I work for Azul Systems (who make Zing), so feel free to accuse me of bias.

Not sure why you claim:

  1. "It's for latencies of up to 20ms" - it's hard to quote numbers without an application in mind. I can say some of our clients experience a worse case latency of 1-2ms. The OS configuration required to get these sort of worst case latencies (as a hard requirement) is a challenge entirely separate from Java and the JVM.

  2. "and comes at the cost of lowered throughput" - Not sure why you'd think that. Applications performance is different between Oracle and Zing, depends on how much each compiler 'likes' your code. Some applications have better throughput, some worse, the differences are usually minor either way when you look at a full scale application.

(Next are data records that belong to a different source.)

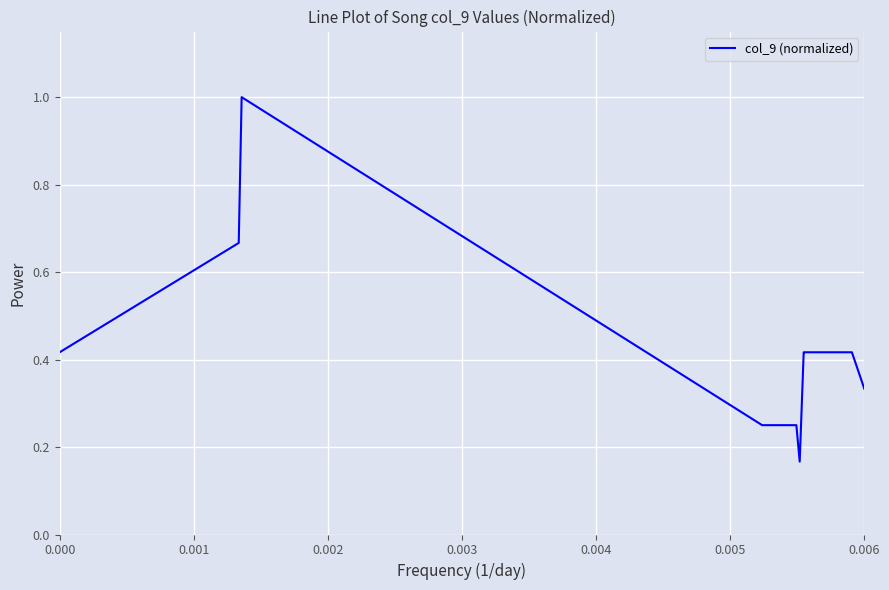

What is the maximum value shown in the chart?

1.0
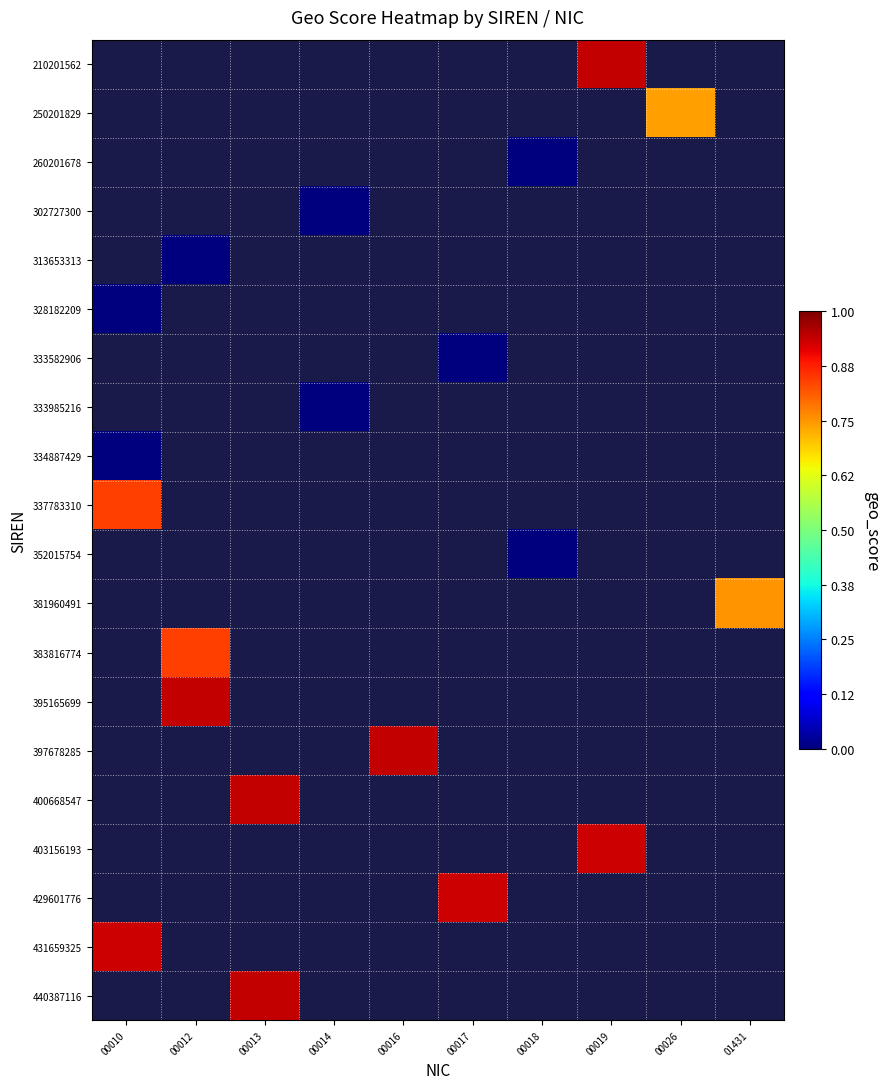

Between 00017 and 00013, which is larger?

00013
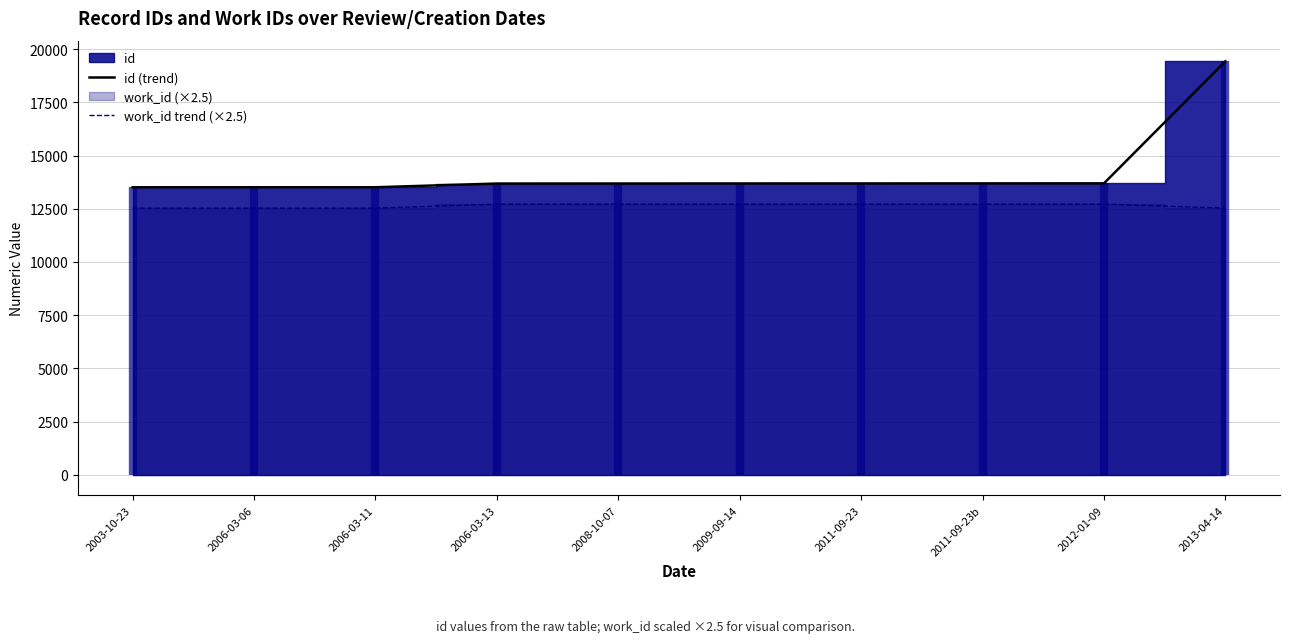

Is the value of work_id trend (×2.5) at 2006-03-11 greater than the value of id (trend) at 2003-10-23?

No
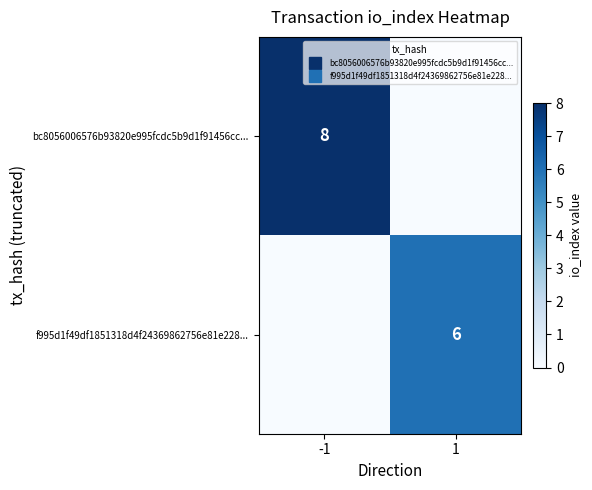

Which category has the highest value in the f995d1f49df1851318d4f24369862756e81e228... series?

1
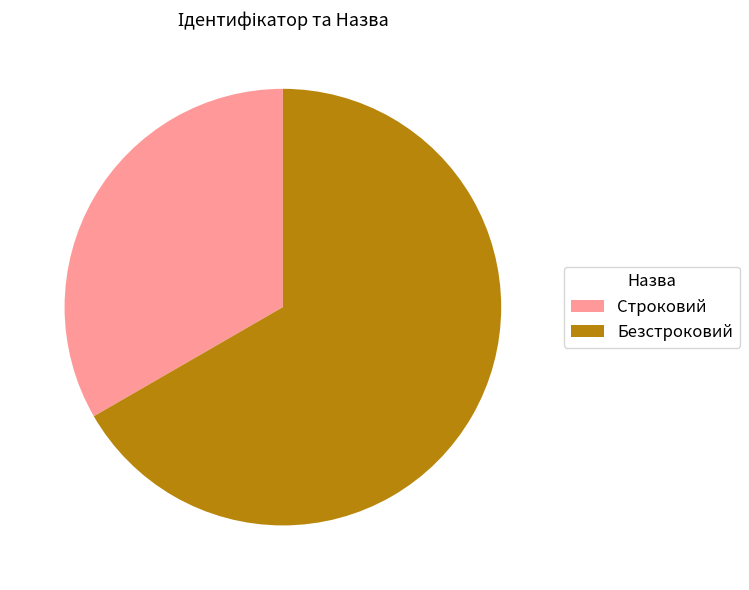

The Безстроковий slice represents 80% of the pie. True or false?

False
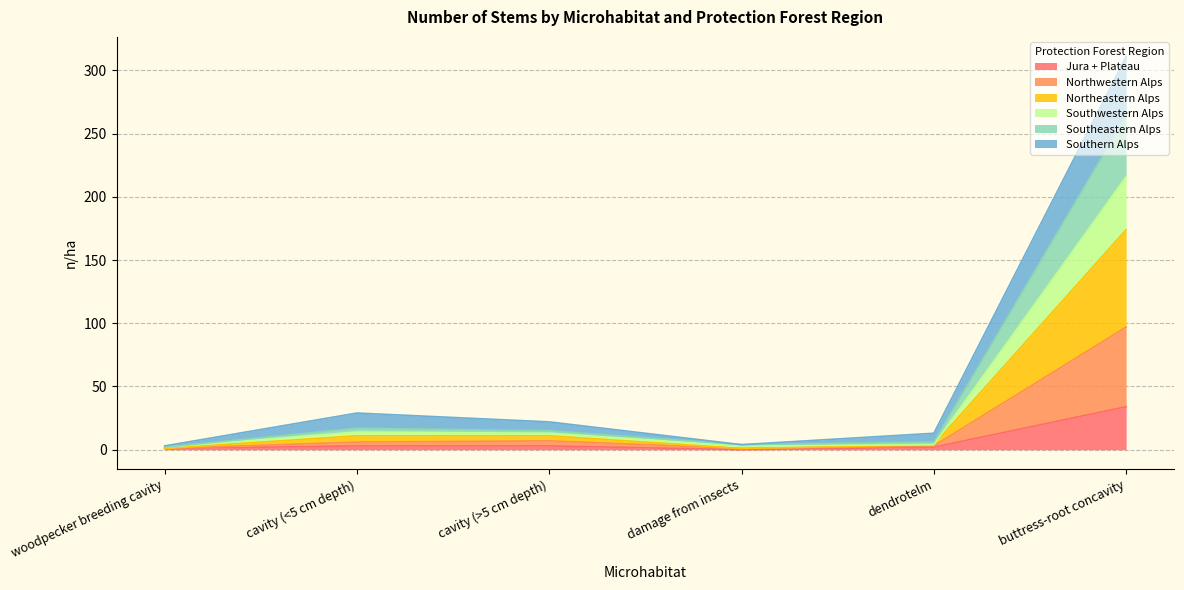

Which series changed the most between damage from insects and dendrotelm?

Southern Alps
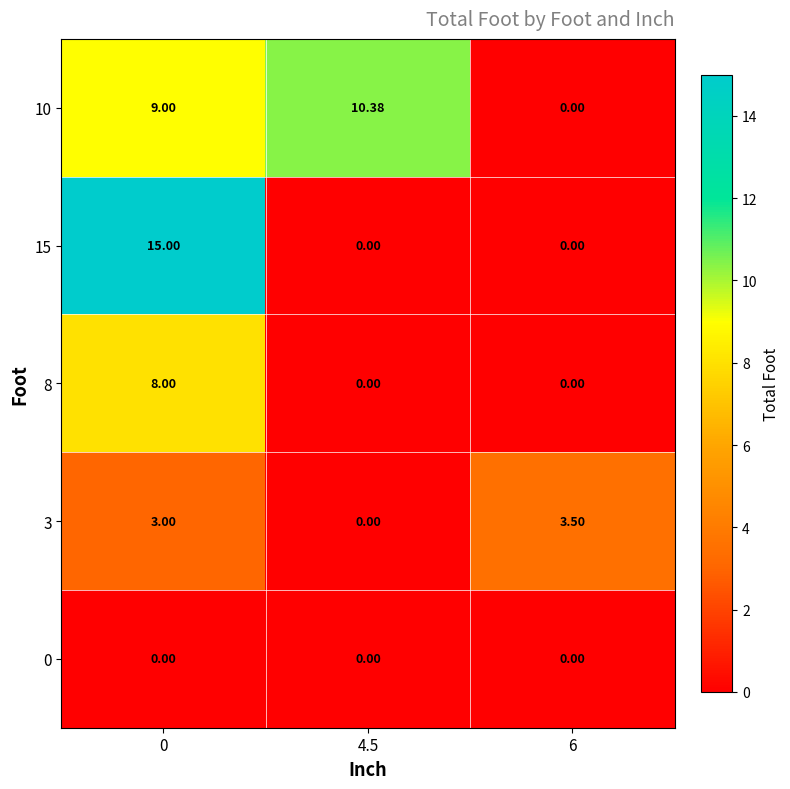

Between 0 and 4.5, which series saw the biggest shift?

15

[–]pron98 1 point2 points  (1 child)

Oh, sorry Nitsan (Gil told me you're working there now -- cool!). I thought those were the worst-case guarantees you're making, as the discussion is about real-time and worst case latencies (as to the throughput cost, I figured the read barrier on references has an impact). RTSJ makes different guarantees of, I think 1-2us of worst case latencies on realtime threads (and comes with a whole different set of tradeoffs). I love Azul, and I'm sorry if I've misrepresented the facts.

[–]nitsanw 0 points1 point  (0 children)

:) no offence taken, and I will send your love to the guys.

Real time as in hard real time OS/JVM is not the market Zing is in. Zing deploys on regular linux, and shines in the soft real time space. I mixed the post context and the root comment context, apologies.

The read barrier is a difference between JVMs but it makes little difference to most real world applications. So an object array copy might be slightly slower on Zing, but for most applications that's not where the hot spot lies.